Segment Start: THE DATA
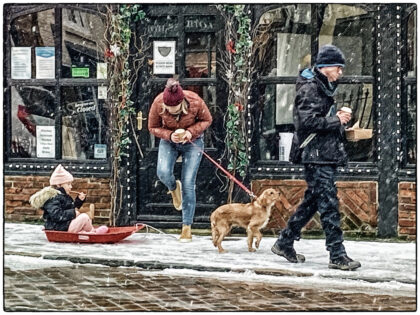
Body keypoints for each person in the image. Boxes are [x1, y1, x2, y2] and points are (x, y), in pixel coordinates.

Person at [271, 45, 361, 271]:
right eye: (338, 68)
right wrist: (336, 120)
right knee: (329, 204)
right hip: (315, 155)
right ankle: (337, 254)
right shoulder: (311, 88)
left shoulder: (324, 87)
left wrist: (341, 123)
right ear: (325, 67)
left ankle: (285, 241)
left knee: (313, 201)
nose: (341, 72)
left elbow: (319, 120)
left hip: (324, 153)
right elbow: (306, 122)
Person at [148, 78, 212, 242]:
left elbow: (207, 120)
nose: (170, 111)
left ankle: (186, 227)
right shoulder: (158, 102)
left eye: (174, 109)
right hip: (169, 141)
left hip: (192, 141)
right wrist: (169, 135)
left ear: (182, 102)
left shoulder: (195, 101)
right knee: (162, 172)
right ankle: (173, 187)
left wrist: (191, 132)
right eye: (167, 108)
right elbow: (152, 127)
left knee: (189, 181)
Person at [29, 164, 108, 234]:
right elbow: (57, 215)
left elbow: (71, 208)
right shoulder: (53, 198)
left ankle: (89, 231)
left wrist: (79, 201)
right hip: (58, 228)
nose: (71, 187)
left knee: (85, 218)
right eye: (68, 184)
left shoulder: (64, 196)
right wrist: (73, 213)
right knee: (84, 217)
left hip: (64, 226)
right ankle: (93, 233)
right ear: (59, 184)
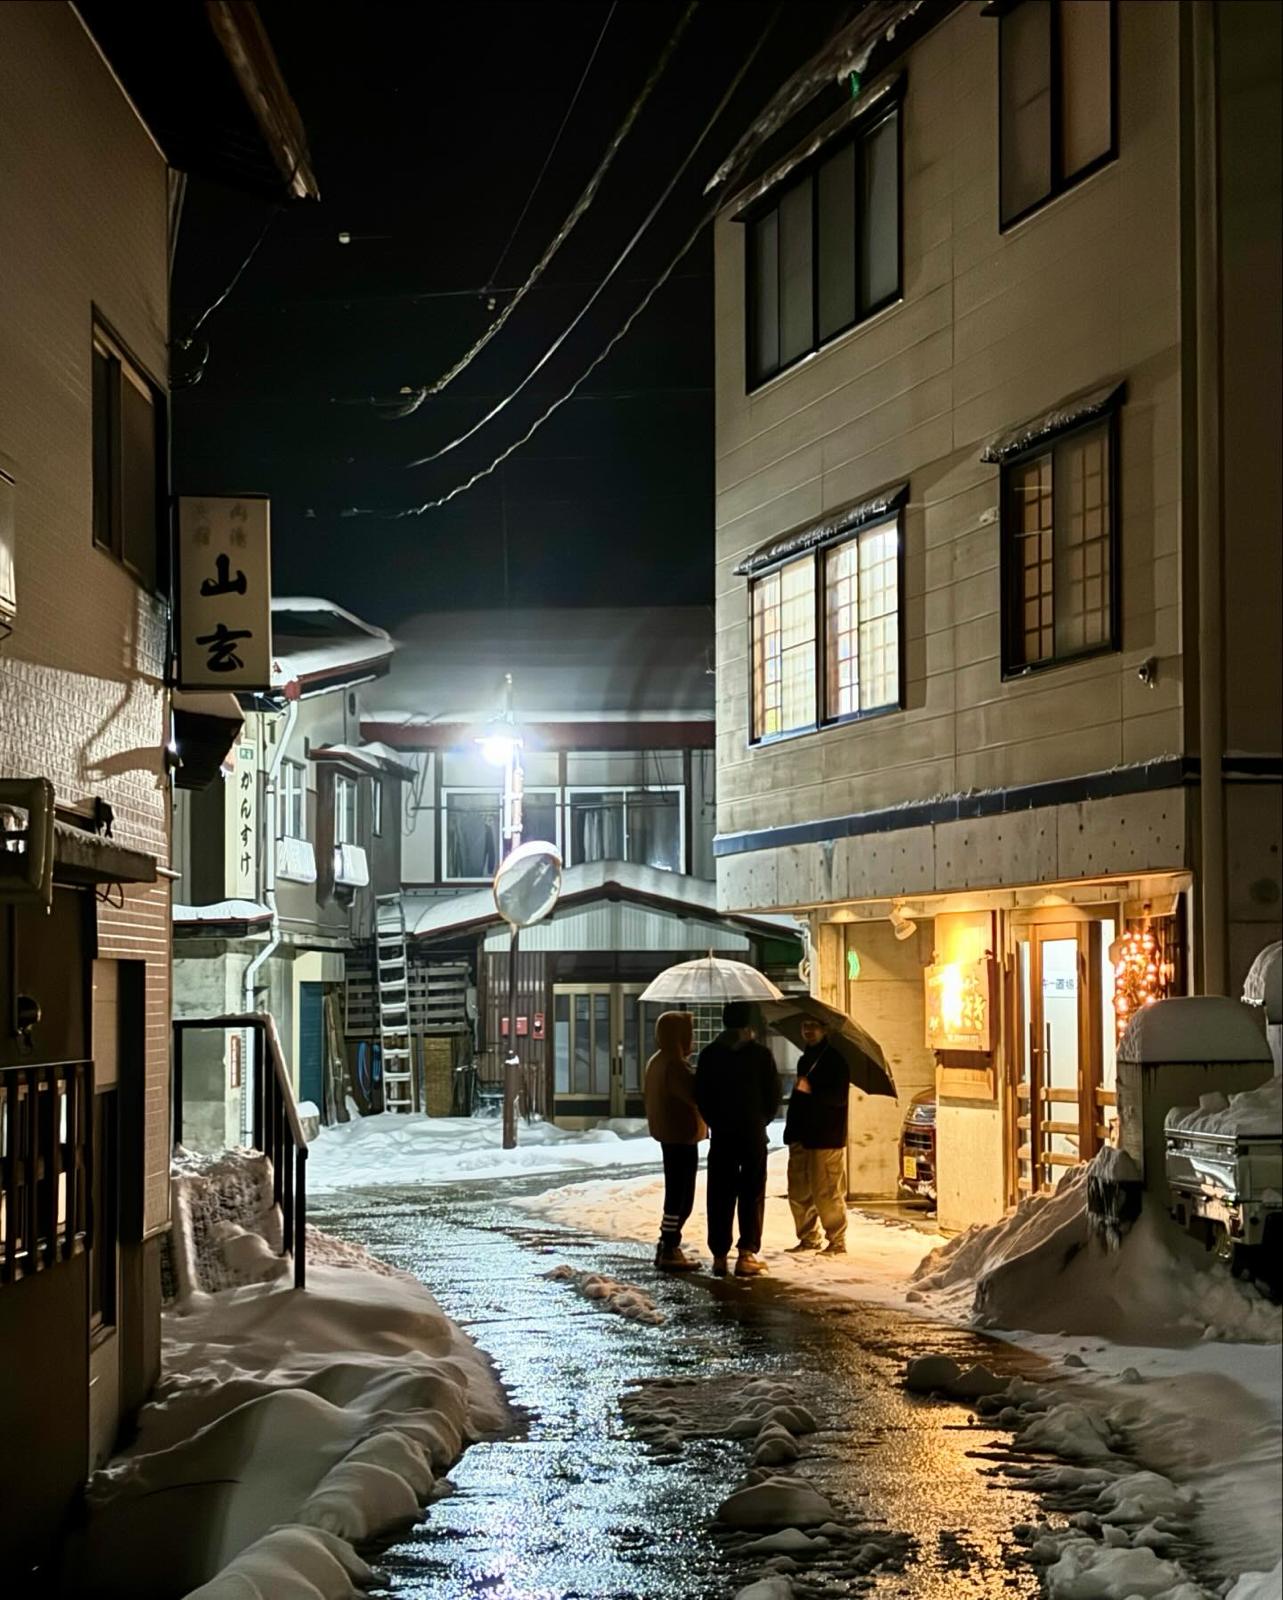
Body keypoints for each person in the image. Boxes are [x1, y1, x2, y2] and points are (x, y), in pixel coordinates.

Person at [694, 1000, 780, 1277]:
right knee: (752, 1192)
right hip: (752, 1134)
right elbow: (773, 1097)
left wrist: (716, 1121)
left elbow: (702, 1095)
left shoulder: (709, 1055)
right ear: (748, 1025)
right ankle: (747, 1253)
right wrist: (759, 1120)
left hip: (722, 1136)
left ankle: (719, 1255)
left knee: (720, 1193)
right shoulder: (760, 1055)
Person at [643, 1010, 706, 1271]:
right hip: (681, 1135)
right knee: (681, 1195)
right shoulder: (674, 1064)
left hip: (669, 1133)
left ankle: (668, 1245)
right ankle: (670, 1244)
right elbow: (694, 1094)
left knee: (676, 1190)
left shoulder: (658, 1061)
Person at [783, 1016, 850, 1255]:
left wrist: (812, 1090)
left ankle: (837, 1240)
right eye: (805, 1025)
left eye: (813, 1025)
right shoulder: (805, 1060)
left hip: (825, 1136)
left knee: (827, 1192)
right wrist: (790, 1132)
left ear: (825, 1029)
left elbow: (839, 1098)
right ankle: (808, 1237)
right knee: (798, 1190)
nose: (808, 1030)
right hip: (801, 1134)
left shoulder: (836, 1061)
Segment End: THE DATA
EXERCISE OBJECTIVE → The lines above may hold the string "shoulder". Say how many do, and give only that number.

EXERCISE OUTPUT → 12